The bottom line on VTE risk: it is the strongest non-MACE safety signal in the TRT literature, it is amplified in the peri-surgical window, and it is manageable with monitoring and dose control. It is not a reason to avoid TRT in appropriate candidates. It is a reason to take hematocrit tracking seriously and to have an explicit preoperative discontinuation plan. Men with concurrent insulin resistance or elevated metabolic risk carry additional clotting load and warrant closer monitoring intervals.

A tiered framework

We do not write protocols. What follows is a framework — take it to a clinician who knows this space.

What the 2026 moment actually changes

The FDA Federal Register notice does not put testosterone in a different pharmacological category. It does not alter the existing safety profile. What it changes is the regulatory architecture around a patient population that already exists — millions of men with low testosterone, documented libido complaints, and no organic cause who have been making decisions in a grey zone.

The combination of the notice, the Clift 2026 real-world cohort [2], and the TRAVERSE sexual function substudy [4] creates a convergence: regulatory signal, real-world safety data, and randomized libido-endpoint evidence all pointing in the same direction at the same time.

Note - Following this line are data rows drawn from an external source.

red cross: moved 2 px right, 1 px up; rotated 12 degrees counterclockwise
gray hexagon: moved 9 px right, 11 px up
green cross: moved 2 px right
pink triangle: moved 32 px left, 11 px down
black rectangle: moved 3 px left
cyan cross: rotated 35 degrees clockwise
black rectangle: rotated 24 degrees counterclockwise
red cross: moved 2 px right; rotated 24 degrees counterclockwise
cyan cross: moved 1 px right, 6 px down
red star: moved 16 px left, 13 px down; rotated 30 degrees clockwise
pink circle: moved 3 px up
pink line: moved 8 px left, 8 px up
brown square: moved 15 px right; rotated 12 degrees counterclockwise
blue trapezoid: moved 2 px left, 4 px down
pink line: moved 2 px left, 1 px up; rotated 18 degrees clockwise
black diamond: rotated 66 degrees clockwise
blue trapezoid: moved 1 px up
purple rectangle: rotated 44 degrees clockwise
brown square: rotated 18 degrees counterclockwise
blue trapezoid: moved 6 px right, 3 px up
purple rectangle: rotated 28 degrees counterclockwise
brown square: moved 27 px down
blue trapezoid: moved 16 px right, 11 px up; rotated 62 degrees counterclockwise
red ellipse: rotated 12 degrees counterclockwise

That is not a coincidence. It is what pharmaceutical sponsors and regulators watch before committing resources to a formal indication build.

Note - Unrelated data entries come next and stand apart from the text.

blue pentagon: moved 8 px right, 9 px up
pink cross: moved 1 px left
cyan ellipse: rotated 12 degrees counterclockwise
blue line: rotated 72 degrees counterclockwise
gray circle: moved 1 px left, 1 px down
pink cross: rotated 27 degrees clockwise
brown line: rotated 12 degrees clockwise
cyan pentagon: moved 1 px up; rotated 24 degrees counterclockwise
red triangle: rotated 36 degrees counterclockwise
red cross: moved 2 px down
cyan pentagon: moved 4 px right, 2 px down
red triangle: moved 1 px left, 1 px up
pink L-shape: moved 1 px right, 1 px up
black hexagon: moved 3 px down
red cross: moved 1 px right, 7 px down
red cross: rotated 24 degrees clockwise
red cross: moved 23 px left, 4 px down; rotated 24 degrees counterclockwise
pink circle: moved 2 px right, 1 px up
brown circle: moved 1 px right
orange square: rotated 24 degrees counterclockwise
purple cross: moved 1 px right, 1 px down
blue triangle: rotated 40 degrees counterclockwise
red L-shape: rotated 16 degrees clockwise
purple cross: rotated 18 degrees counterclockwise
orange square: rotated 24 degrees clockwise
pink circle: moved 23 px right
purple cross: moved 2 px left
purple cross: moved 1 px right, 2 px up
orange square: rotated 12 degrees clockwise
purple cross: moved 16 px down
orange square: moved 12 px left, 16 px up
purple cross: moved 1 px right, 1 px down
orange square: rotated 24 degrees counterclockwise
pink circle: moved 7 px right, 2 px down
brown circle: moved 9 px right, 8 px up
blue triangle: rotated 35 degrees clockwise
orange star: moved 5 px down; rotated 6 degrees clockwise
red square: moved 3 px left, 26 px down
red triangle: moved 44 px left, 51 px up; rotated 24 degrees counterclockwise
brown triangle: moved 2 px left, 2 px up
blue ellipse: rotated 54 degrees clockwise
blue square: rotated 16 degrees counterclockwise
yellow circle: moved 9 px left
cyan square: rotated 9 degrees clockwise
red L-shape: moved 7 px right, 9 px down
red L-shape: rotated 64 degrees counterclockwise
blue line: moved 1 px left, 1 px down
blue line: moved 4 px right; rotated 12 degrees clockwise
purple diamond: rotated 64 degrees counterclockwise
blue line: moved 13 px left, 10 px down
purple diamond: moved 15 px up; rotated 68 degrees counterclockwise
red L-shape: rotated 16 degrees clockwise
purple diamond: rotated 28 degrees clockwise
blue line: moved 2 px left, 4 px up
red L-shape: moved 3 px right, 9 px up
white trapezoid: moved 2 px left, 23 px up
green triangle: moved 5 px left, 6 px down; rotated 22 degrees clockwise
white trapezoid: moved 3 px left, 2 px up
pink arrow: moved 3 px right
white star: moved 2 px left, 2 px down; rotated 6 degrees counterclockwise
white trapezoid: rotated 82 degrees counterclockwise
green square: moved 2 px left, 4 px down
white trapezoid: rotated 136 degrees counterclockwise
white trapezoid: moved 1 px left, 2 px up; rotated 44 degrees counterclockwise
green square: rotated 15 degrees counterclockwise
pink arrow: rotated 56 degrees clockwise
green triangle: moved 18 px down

The practical effect for men in 2026: prescribing access is likely to improve in the next 12–24 months as sponsors respond to the FDA signal. Insurance coverage for idiopathic hypogonadism with low libido — currently inconsistent and often denied — will shift if an approved indication with that label language exists. Clinicians in conservative practice environments will have cleaner regulatory backing for what many were already doing.

None of that changes the underlying risk picture. The AF and PE signals from TRAVERSE [3], the VTE signal from the arthroplasty literature [8] and meta-analysis [9], and the HPG axis suppression from exogenous testosterone are not regulatory artifacts — they are pharmacology. The framework applies regardless of what the indication label says.